Le Fonti sono portavoci eloquenti di grande verità esistenziale e spirituale. Guardiamo cosa ci dicono nel merito.

“In quei luoghi doveva lottare corpo a corpo col demonio, che l’affrontava per spaventarlo non solo con tentazioni interiori, ma anche esteriormente con strepiti e rovine.

Ma Francesco, da fortissimo soldato di Cristo, ben sapendo che il suo Signore poteva tutto dovunque, non si lasciava per nulla intimorire, ma ripeteva in cuor suo:

«Non puoi, o maligno, scatenare contro di me le armi della tua malizia, in questi luoghi più di quanto mi faresti se fossimo tra la folla»” (FF 446).
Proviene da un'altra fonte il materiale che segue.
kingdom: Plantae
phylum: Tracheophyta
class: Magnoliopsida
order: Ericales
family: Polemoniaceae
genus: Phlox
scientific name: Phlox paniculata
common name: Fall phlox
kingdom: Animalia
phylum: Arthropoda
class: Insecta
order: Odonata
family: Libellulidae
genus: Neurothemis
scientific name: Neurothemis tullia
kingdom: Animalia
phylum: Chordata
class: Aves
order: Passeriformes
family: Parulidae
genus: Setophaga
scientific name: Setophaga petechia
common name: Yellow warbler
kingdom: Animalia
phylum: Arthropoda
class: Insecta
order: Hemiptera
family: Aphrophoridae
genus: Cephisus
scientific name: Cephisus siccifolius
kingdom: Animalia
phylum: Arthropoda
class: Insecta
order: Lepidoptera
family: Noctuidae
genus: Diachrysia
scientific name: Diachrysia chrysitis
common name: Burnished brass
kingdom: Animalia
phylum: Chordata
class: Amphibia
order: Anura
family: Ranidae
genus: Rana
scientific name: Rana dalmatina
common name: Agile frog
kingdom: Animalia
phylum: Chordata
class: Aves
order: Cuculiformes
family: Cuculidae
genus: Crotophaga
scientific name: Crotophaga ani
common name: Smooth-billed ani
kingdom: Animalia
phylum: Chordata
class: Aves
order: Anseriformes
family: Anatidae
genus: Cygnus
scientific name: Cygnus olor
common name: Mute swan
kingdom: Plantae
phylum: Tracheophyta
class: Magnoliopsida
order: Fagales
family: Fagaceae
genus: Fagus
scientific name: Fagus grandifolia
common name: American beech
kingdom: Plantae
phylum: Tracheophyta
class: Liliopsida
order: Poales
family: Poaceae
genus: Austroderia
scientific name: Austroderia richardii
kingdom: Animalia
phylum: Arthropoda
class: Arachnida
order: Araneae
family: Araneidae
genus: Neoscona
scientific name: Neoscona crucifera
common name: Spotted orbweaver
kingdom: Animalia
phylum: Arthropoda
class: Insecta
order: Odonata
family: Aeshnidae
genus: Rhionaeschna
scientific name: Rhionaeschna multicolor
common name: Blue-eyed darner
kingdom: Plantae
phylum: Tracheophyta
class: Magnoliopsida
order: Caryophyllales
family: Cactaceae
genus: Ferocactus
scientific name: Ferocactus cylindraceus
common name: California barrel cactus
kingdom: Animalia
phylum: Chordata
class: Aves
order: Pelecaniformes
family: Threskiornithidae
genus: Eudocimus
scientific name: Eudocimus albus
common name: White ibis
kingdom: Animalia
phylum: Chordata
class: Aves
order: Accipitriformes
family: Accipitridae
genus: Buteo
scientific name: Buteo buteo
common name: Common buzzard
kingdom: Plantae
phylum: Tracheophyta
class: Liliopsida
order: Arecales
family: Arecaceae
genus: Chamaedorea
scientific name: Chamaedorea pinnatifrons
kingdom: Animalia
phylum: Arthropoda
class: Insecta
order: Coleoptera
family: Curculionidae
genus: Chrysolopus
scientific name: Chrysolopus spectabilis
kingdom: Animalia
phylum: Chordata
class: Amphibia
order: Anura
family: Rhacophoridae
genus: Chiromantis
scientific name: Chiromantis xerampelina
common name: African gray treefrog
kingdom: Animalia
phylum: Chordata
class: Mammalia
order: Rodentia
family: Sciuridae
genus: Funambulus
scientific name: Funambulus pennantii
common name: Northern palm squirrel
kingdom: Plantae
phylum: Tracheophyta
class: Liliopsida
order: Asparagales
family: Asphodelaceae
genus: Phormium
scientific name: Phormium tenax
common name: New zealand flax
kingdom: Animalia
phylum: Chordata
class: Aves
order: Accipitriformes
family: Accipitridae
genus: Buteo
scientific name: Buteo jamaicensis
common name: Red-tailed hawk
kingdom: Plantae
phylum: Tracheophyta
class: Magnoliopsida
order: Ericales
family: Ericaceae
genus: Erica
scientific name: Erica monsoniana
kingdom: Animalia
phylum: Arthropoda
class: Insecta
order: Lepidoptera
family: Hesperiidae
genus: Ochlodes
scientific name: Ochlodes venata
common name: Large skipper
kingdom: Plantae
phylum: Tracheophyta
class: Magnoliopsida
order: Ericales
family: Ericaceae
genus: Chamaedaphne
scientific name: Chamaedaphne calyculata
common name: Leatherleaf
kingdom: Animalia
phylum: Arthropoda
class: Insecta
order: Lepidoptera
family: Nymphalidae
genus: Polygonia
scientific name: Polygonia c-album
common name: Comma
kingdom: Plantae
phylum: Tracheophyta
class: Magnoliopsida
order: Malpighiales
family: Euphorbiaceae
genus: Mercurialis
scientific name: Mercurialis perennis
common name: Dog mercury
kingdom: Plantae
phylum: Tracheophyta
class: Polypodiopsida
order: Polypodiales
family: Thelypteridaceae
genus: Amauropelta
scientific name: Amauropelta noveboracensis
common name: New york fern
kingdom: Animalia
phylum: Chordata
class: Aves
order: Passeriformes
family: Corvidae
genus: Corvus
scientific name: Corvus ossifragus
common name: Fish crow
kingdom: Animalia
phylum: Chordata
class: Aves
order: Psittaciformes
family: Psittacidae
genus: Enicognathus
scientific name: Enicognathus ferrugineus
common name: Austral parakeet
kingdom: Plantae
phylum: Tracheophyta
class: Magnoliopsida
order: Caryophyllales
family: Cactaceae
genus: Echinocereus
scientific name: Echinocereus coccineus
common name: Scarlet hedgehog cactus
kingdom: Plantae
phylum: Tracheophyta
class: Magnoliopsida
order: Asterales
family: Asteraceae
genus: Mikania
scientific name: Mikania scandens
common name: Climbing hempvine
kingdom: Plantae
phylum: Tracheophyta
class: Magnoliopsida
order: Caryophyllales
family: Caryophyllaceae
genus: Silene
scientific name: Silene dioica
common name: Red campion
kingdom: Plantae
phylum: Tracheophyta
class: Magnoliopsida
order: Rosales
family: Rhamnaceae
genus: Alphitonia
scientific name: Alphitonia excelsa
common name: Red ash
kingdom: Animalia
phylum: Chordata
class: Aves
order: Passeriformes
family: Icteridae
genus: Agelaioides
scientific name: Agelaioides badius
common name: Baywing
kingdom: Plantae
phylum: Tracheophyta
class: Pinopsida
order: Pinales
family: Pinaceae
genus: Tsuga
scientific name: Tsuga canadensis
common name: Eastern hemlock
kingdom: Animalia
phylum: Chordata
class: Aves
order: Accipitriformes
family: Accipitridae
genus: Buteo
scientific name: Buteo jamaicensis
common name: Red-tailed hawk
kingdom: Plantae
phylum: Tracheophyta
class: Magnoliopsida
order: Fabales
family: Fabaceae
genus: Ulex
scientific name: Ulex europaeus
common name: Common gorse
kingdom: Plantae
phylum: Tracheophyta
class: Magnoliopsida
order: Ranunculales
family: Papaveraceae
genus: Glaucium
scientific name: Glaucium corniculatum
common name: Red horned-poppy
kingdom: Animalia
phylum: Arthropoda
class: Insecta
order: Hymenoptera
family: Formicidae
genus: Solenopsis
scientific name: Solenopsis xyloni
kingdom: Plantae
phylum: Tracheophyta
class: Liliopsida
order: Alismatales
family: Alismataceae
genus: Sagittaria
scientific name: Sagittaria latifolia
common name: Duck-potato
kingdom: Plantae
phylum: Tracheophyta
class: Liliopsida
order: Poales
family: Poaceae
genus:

E un frate, che da tempo veniva molestato dagli assalti del demonio e in pianto ai piedi di Francesco, fu da lui liberato:

“il Padre ne sentì pietà , e comprendendo che era tormentato da istigazioni maligne:

«Io vi ordino, o demoni, - esclamò - in virtù di Dio di non tormentare più d’ora in avanti il mio fratello, come avete osato finora».

Subito si dissipò quel buio tenebroso, il frate si alzò libero e non sentì più alcun tormento, come se ne fosse sempre stato esente” (FF 697).

Altresì Chiara fu più volte attaccata dal nemico.

“Mentre una volta piangeva, in piena notte, le apparve l’angelo delle tenebre in forma di nero fanciullo, e così la ammonì: Non piangere tanto, perché diventerai cieca!

Ma, rispondendogli lei subito:

«Non sarà cieco chi vedrà Dio», confuso si allontanò” (FF 3198).

E nella prima lettera alla sua figlia spirituale, Agnese di Boemia, così Chiara si esprime:

«L’uomo coperto di vestiti non può pretendere di lottare con un ignudo, perché è più presto gettato a terra chi offre una presa all’avversario» (FF 1867).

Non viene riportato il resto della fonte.